Honest Candidate plays a different game from The Mayor and Kingmaker. It follows three-term lawmaker Joo Sang-sook (played by Ra Mi-ran), a habitual liar who suddenly finds herself unable to lie at all right before an election. The setup screams comedy, but its satire cuts surprisingly deep. How calculated are politicians' words during campaign season? How far apart are the crowd-pleasing lines from their real intentions? How much of image-making is even possible? The film twists these questions into laughs. If The Mayor shows the ruthless ground war of elections and Kingmaker exposes the strategy and shadows behind it, Honest Candidate distills the entire process into language—the part voters feel most directly. By showing how often political speech is polished and slippery, and how a truth-telling politician actually gets jammed by the system, it lays bare the paradox of elections. It goes down easy, but it leaves you squarely asking: What exactly are a politician’s words?

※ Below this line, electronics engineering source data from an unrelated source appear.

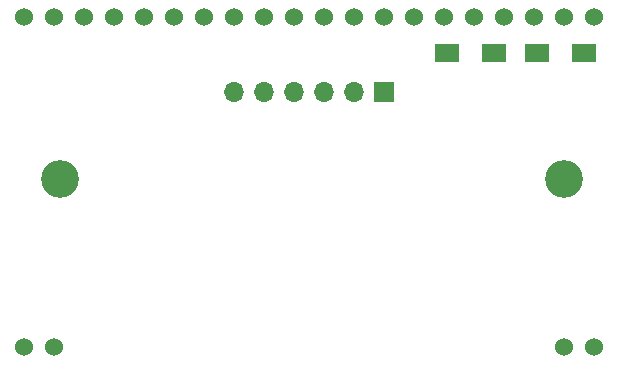
<source format=gbr>
G04 #@! TF.FileFunction,Soldermask,Top*
%FSLAX46Y46*%
G04 Gerber Fmt 4.6, Leading zero omitted, Abs format (unit mm)*
G04 Created by KiCad (PCBNEW 4.0.0-rc1-stable) date 09/08/2017 17:43:47*
%MOMM*%
G01*
G04 APERTURE LIST*
%ADD10C,0.076200*%
%ADD11C,3.200000*%
%ADD12R,2.000000X1.600000*%
%ADD13R,1.700000X1.700000*%
%ADD14O,1.700000X1.700000*%
%ADD15C,1.524000*%
G04 APERTURE END LIST*
D10*
D11*
X195580000Y-85852000D03*
D12*
X197326000Y-75184000D03*
X193326000Y-75184000D03*
X185706000Y-75184000D03*
X189706000Y-75184000D03*
D13*
X180340000Y-78486000D03*
D14*
X177800000Y-78486000D03*
X175260000Y-78486000D03*
X172720000Y-78486000D03*
X170180000Y-78486000D03*
X167640000Y-78486000D03*
D15*
X149860000Y-100076000D03*
X152400000Y-100076000D03*
X195580000Y-100076000D03*
X198120000Y-100076000D03*
X198120000Y-72136000D03*
X195580000Y-72136000D03*
X193040000Y-72136000D03*
X190500000Y-72136000D03*
X187960000Y-72136000D03*
X185420000Y-72136000D03*
X182880000Y-72136000D03*
X180340000Y-72136000D03*
X177800000Y-72136000D03*
X175260000Y-72136000D03*
X172720000Y-72136000D03*
X170180000Y-72136000D03*
X167640000Y-72136000D03*
X165100000Y-72136000D03*
X162560000Y-72136000D03*
X160020000Y-72136000D03*
X157480000Y-72136000D03*
X154940000Y-72136000D03*
X152400000Y-72136000D03*
X149860000Y-72136000D03*
D11*
X152908000Y-85852000D03*
M02*

</source>
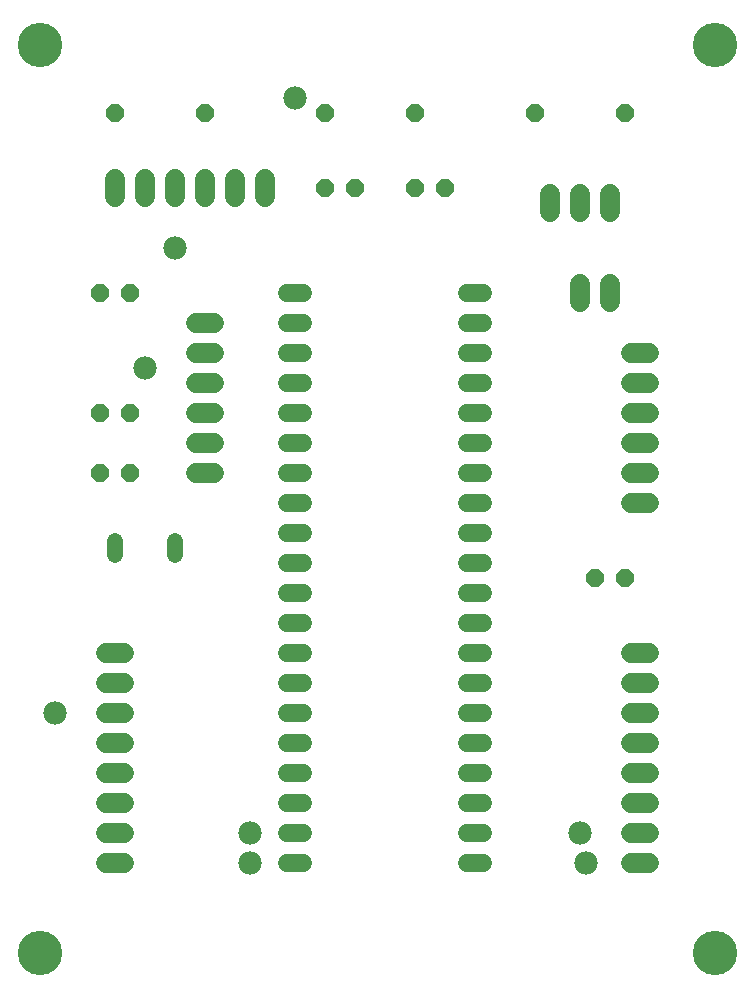
<source format=gbr>
G04 EAGLE Gerber RS-274X export*
G75*
%MOMM*%
%FSLAX34Y34*%
%LPD*%
%INSoldermask Bottom*%
%IPPOS*%
%AMOC8*
5,1,8,0,0,1.08239X$1,22.5*%
G01*
%ADD10C,3.759200*%
%ADD11P,1.649562X8X22.500000*%
%ADD12C,1.727200*%
%ADD13C,1.524000*%
%ADD14P,1.649562X8X202.500000*%
%ADD15C,1.320800*%
%ADD16C,1.981200*%


D10*
X38100Y806450D03*
X609600Y806450D03*
X609600Y38100D03*
X38100Y38100D03*
D11*
X88900Y495300D03*
X114300Y495300D03*
X88900Y444500D03*
X114300Y444500D03*
X355600Y685800D03*
X381000Y685800D03*
X279400Y685800D03*
X304800Y685800D03*
D12*
X469900Y680720D02*
X469900Y665480D01*
X495300Y665480D02*
X495300Y680720D01*
X520700Y680720D02*
X520700Y665480D01*
D13*
X260604Y596900D02*
X247396Y596900D01*
X247396Y571500D02*
X260604Y571500D01*
X260604Y546100D02*
X247396Y546100D01*
X247396Y520700D02*
X260604Y520700D01*
X260604Y495300D02*
X247396Y495300D01*
X247396Y469900D02*
X260604Y469900D01*
X260604Y444500D02*
X247396Y444500D01*
X247396Y419100D02*
X260604Y419100D01*
X260604Y393700D02*
X247396Y393700D01*
X247396Y368300D02*
X260604Y368300D01*
X260604Y342900D02*
X247396Y342900D01*
X247396Y317500D02*
X260604Y317500D01*
X260604Y292100D02*
X247396Y292100D01*
X247396Y266700D02*
X260604Y266700D01*
X260604Y241300D02*
X247396Y241300D01*
X247396Y215900D02*
X260604Y215900D01*
X260604Y190500D02*
X247396Y190500D01*
X247396Y165100D02*
X260604Y165100D01*
X260604Y139700D02*
X247396Y139700D01*
X247396Y114300D02*
X260604Y114300D01*
X399796Y114300D02*
X413004Y114300D01*
X413004Y139700D02*
X399796Y139700D01*
X399796Y165100D02*
X413004Y165100D01*
X413004Y190500D02*
X399796Y190500D01*
X399796Y215900D02*
X413004Y215900D01*
X413004Y241300D02*
X399796Y241300D01*
X399796Y266700D02*
X413004Y266700D01*
X413004Y292100D02*
X399796Y292100D01*
X399796Y317500D02*
X413004Y317500D01*
X413004Y342900D02*
X399796Y342900D01*
X399796Y368300D02*
X413004Y368300D01*
X413004Y393700D02*
X399796Y393700D01*
X399796Y419100D02*
X413004Y419100D01*
X413004Y444500D02*
X399796Y444500D01*
X399796Y469900D02*
X413004Y469900D01*
X413004Y495300D02*
X399796Y495300D01*
X399796Y520700D02*
X413004Y520700D01*
X413004Y546100D02*
X399796Y546100D01*
X399796Y571500D02*
X413004Y571500D01*
X413004Y596900D02*
X399796Y596900D01*
D12*
X538480Y419100D02*
X553720Y419100D01*
X553720Y444500D02*
X538480Y444500D01*
X538480Y469900D02*
X553720Y469900D01*
X553720Y495300D02*
X538480Y495300D01*
X538480Y520700D02*
X553720Y520700D01*
X553720Y546100D02*
X538480Y546100D01*
X538480Y114300D02*
X553720Y114300D01*
X553720Y139700D02*
X538480Y139700D01*
X538480Y165100D02*
X553720Y165100D01*
X553720Y190500D02*
X538480Y190500D01*
X538480Y215900D02*
X553720Y215900D01*
X553720Y241300D02*
X538480Y241300D01*
X538480Y266700D02*
X553720Y266700D01*
X553720Y292100D02*
X538480Y292100D01*
X109220Y292100D02*
X93980Y292100D01*
X93980Y266700D02*
X109220Y266700D01*
X109220Y241300D02*
X93980Y241300D01*
X93980Y215900D02*
X109220Y215900D01*
X109220Y190500D02*
X93980Y190500D01*
X93980Y165100D02*
X109220Y165100D01*
X109220Y139700D02*
X93980Y139700D01*
X93980Y114300D02*
X109220Y114300D01*
X101600Y678180D02*
X101600Y693420D01*
X127000Y693420D02*
X127000Y678180D01*
X152400Y678180D02*
X152400Y693420D01*
X177800Y693420D02*
X177800Y678180D01*
X203200Y678180D02*
X203200Y693420D01*
X228600Y693420D02*
X228600Y678180D01*
X495300Y604520D02*
X495300Y589280D01*
X520700Y589280D02*
X520700Y604520D01*
X185420Y571500D02*
X170180Y571500D01*
X170180Y546100D02*
X185420Y546100D01*
X185420Y520700D02*
X170180Y520700D01*
X170180Y495300D02*
X185420Y495300D01*
X185420Y469900D02*
X170180Y469900D01*
X170180Y444500D02*
X185420Y444500D01*
D14*
X114300Y596900D03*
X88900Y596900D03*
X533400Y355600D03*
X508000Y355600D03*
D15*
X101600Y375412D02*
X101600Y386588D01*
X152400Y386588D02*
X152400Y375412D01*
D14*
X177800Y749300D03*
X101600Y749300D03*
X355600Y749300D03*
X279400Y749300D03*
X533400Y749300D03*
X457200Y749300D03*
D16*
X215900Y139700D03*
X500634Y114300D03*
X215900Y114300D03*
X495352Y139648D03*
X50800Y241300D03*
X254052Y762052D03*
X127000Y533400D03*
X152452Y635052D03*
M02*

</source>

Election, Voting, Politics, The Mayor, Kingmaker, Honest Candidate, News, Debate, Campaigning, Campaign pledges
사진: 셔터스톡

Together, the three films sketch a riveting spectrum of Korean election cinema. The Mayor drags instinctual lust for power into the light; Kingmaker spotlights the craft of winning; Honest Candidate rips open the hypocrisy of political language. Genres differ, but they all pose the same question: Who really owns an election? A candidate’s ambition, a strategist’s blueprint, or the voters’ judgment? That’s the thrill of rewatching them in election season. Each film peels back politics in a different way, and viewers start to feel the emotions of elections that the news alone never shows.

Elections are reality, but movies reflect that reality more nakedly—and sometimes more honestly. Which is why, the closer we get to voting day, the more political films hit home.